Piaget calls the first stage heteronymous morality. Heteronymous morality is characterized by the child's belief that the rules have their own innate authority, or more simply put, the rules are the rules and that's it. In this stage, children are primarily motivated by a fear of punishment. Piaget believes that this kind of relation to the rules is a result of the child’s relation to people in positions of authority. Since adults are in a position of power over the young children and command that the child know and follow their rules, the child’s primary mode of relating to these rules becomes one of grasping what is given, and using it as his/her own (1932, p. 36).
Piaget calls the second stage autonomous morality. Piaget found that this stage begins to enter in at around age 10. Autonomous morality is characterized by the child's understanding that rules are made by people, for people. The child using autonomous morality is motivated by the spirit of cooperation, and tries to take into account the needs, wants, and feelings of others. Piaget believes that this kind of relation to the rules develops out of cooperative activity between peers in equal relationship, in contrast with the one way power relationship of authority to child that is present in heteronymous thinking.

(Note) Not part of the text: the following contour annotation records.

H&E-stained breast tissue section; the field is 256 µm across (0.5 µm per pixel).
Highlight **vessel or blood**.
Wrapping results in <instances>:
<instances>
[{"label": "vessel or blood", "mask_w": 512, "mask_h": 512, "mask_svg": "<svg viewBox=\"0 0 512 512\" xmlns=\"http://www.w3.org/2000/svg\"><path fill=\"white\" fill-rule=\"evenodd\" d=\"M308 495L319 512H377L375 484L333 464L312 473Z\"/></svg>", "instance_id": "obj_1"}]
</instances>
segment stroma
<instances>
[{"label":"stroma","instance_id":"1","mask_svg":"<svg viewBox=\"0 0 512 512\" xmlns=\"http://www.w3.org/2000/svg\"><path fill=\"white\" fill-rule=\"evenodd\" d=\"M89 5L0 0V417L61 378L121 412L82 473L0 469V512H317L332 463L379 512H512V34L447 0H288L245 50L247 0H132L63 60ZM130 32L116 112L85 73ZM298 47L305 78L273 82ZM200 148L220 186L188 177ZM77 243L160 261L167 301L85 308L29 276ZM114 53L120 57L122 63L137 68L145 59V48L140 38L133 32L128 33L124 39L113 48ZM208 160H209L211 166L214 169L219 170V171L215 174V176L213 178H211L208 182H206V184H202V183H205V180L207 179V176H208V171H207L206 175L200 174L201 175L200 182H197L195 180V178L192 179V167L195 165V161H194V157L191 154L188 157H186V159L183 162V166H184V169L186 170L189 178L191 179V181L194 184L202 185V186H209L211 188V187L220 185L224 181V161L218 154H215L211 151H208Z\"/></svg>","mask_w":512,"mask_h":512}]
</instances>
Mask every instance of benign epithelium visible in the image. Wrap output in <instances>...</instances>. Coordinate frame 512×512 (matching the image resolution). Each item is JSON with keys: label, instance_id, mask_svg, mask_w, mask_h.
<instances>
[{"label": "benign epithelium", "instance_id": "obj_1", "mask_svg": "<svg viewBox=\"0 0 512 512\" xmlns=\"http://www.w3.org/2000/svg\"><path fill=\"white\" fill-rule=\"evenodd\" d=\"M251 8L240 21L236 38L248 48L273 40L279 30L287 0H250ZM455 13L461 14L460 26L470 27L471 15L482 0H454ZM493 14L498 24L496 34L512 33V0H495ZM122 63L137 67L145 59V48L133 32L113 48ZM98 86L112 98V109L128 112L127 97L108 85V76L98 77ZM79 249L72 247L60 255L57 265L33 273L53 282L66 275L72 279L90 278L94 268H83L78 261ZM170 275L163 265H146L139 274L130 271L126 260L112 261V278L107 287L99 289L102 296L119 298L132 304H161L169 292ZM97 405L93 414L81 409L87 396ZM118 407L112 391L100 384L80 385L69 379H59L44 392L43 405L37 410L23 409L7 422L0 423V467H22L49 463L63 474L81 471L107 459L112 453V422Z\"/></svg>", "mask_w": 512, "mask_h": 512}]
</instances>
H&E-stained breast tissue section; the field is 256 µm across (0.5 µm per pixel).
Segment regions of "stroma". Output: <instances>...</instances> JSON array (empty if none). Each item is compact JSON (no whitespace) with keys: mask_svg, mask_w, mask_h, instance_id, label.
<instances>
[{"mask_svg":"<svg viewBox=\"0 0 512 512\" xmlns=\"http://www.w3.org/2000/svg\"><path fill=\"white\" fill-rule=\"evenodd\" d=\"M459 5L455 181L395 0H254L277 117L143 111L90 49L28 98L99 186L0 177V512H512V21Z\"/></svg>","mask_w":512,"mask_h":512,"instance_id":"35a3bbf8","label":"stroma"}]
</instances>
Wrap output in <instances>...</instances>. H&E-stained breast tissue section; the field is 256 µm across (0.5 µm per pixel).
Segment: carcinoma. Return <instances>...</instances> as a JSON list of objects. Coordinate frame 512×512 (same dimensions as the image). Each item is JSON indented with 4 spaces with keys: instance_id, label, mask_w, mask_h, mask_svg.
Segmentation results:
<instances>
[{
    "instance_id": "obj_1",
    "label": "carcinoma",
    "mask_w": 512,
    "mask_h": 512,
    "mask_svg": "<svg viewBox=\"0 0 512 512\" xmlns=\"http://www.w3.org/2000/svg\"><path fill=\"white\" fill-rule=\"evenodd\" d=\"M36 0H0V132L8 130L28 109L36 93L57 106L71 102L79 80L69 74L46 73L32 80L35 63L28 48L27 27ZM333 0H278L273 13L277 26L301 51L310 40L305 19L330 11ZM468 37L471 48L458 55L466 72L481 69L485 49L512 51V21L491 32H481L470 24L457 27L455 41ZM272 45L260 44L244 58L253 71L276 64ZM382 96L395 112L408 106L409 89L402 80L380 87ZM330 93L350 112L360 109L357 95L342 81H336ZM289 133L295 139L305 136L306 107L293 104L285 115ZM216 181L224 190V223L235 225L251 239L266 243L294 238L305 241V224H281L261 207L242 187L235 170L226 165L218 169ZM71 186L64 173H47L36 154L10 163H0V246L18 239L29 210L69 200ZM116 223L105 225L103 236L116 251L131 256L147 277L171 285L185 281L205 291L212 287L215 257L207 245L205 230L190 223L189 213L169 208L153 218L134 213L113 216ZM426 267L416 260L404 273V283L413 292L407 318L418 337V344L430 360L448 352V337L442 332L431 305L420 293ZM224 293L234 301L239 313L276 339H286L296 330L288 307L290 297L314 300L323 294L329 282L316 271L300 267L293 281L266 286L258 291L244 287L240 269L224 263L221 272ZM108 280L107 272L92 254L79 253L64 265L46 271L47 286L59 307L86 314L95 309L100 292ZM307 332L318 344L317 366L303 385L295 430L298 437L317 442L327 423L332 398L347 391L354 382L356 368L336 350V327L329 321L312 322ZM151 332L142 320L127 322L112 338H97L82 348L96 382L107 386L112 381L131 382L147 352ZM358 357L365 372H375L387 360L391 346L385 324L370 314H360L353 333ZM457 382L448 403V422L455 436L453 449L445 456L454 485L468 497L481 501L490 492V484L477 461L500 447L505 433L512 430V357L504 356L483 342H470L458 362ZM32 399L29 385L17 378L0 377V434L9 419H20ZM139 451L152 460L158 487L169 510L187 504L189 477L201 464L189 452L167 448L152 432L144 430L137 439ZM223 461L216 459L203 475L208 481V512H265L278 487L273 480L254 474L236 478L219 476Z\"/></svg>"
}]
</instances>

So why does this matter? Piaget finds that Heteronymous morality persists to the extent which the individual remains in an unequal relationship with the rules, when the authority of the rules is taken for granted and accepted into the individual’s understanding of their world (these rules are the way the world works- think religious or ideological fundamentalism).
Image via WikipediaHeteronymous morality can persist into adulthood, and is the morality of unequal power. When people give away their own power by following the rules of authority without critical and rational examination, life becomes a game of follow the leader, and depending on the leader, this game can be a very dangerous one. However, when people stand by the spirit of cooperation and the acknowledgement of the rights of others as equals, rules presented by leaders are examined, and ultimately rejected as immoral.
Much of this information was summarized from Piaget's The Moral Judgment of the Child. (1932).